练习任务 →
a: 根据MFRC522读卡器一文回答下列问题：
(i) 文中说 PCD 是什么意思？
(ii) RC522 的 RST 接树莓派的几号 GPIO？
(iii) 接好后哪个接口不连？
b: 将MFRC522读卡器一文中从“void writeMFRC522(unsigned char”到“strData[3] = 102。反正就是一个数多少进制无所谓。”之间的文字原样返回，首尾两处均包括在内。
c: 接着MFRC522读卡器一文的最后一句往下续写。

【RFID】MFRC522射频读卡器控制程序

记录 2017-01-25 1 条评论 访问: 6,639 次

MFRC522 RFID 模块

连接树莓派读取卡片信息。本文涉及到MFRC522的驱动程序。

0x00 预备知识

MifareS50卡相关数据参数
C语言基础
树莓派
英文缩写
重点记住 PICC 是卡片的意思
PCD 是读卡器的意思
后面有完整的缩写列表

0x01 连接 MFRC522 和树莓派

abbr.jpeg

rc522 RFID模块

rc522.jpg


GPIO 接法

GPIO RC522接口
1 3.3v
6 GND
19 MOSI
21 MISO
22 RST
23 SCK
24 SDA

GPIO 图

rpi_gpio_layout.png


接好后是这样子的 IRQ 不连
connectToPi.jpg

0x02 驱动文件(向 rc522 寄存器写命令,读取相关寄存器的值)和上层函数(选卡、防冲突、认证、读写)

mfrc522.c 驱动封装,包含基本函数和上层函数

void writeMFRC522(unsigned char Address, unsigned char value);
void antennaOn(void);

//选卡函数
unsigned char selectCard(unsigned char *pSnr);

//读数据块函数,要提供块地址,和一个容器
unsigned char read(unsigned char blockAddr,char* strData);

//写数据块函数,要提供块地址和要写入的数据,注意,数组中每个元素是数据的 16 进制数。
//例如,strData[3] = 0x66,当然你愿意转化成十进制也可以 strData[3] = 102。反正就是一个数多少进制无所谓。

原始数据 →

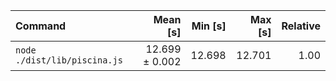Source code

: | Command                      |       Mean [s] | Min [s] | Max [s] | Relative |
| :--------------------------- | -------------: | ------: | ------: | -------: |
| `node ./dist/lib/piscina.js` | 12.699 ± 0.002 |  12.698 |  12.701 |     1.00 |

参考答案 →
a:
(i) 读卡器
(ii) 22
(iii) IRQ

b:
void writeMFRC522(unsigned char Address, unsigned char value);
void antennaOn(void);

//选卡函数
unsigned char selectCard(unsigned char *pSnr);

//读数据块函数,要提供块地址,和一个容器
unsigned char read(unsigned char blockAddr,char* strData);

//写数据块函数,要提供块地址和要写入的数据,注意,数组中每个元素是数据的 16 进制数。
//例如,strData[3] = 0x66,当然你愿意转化成十进制也可以 strData[3] = 102。反正就是一个数多少进制无所谓。

c:
unsigned char write(unsigned char blockAddr, unsigned char *writeData);

//认证函数,要提供认证模式(用 keyA 还是 keyB 认证),要认证的块地址,密钥,uid
unsigned char auth(unsigned char auth_mode,unsigned char addr,unsigned char *pKey,unsigned char *pSnr);

void RFID_init()// rc522 射频读卡器的初始化,不深究了
{
    bcm2835_spi_begin();
 
    bcm2835_spi_setBitOrder(BCM2835_SPI_BIT_ORDER_MSBFIRST);
    bcm2835_spi_setDataMode(BCM2835_SPI_MODE0);
    bcm2835_spi_setClockDivider(BCM2835_SPI_CLOCK_DIVIDER_65536);
    bcm2835_spi_chipSelect(BCM2835_SPI_CS0);
    bcm2835_spi_setChipSelectPolarity(BCM2835_SPI_CS0, LOW);
 
    writeMFRC522(CommandReg, PCD_RESETPHASE);
    writeMFRC522(TModeReg, 0x8D);
    writeMFRC522(TPrescalerReg, 0x3E);
    writeMFRC522(TReloadRegL, 30);
    writeMFRC522(TReloadRegH, 0);
    writeMFRC522(TxAutoReg, 0x40);
    writeMFRC522(ModeReg, 0x3D);
    antennaOn();
}

//向 rc522 的寄存器中写数(可以是命令码等)
//接受寄存器的地址和要写入的值
void writeMFRC522(unsigned char Address, unsigned char value)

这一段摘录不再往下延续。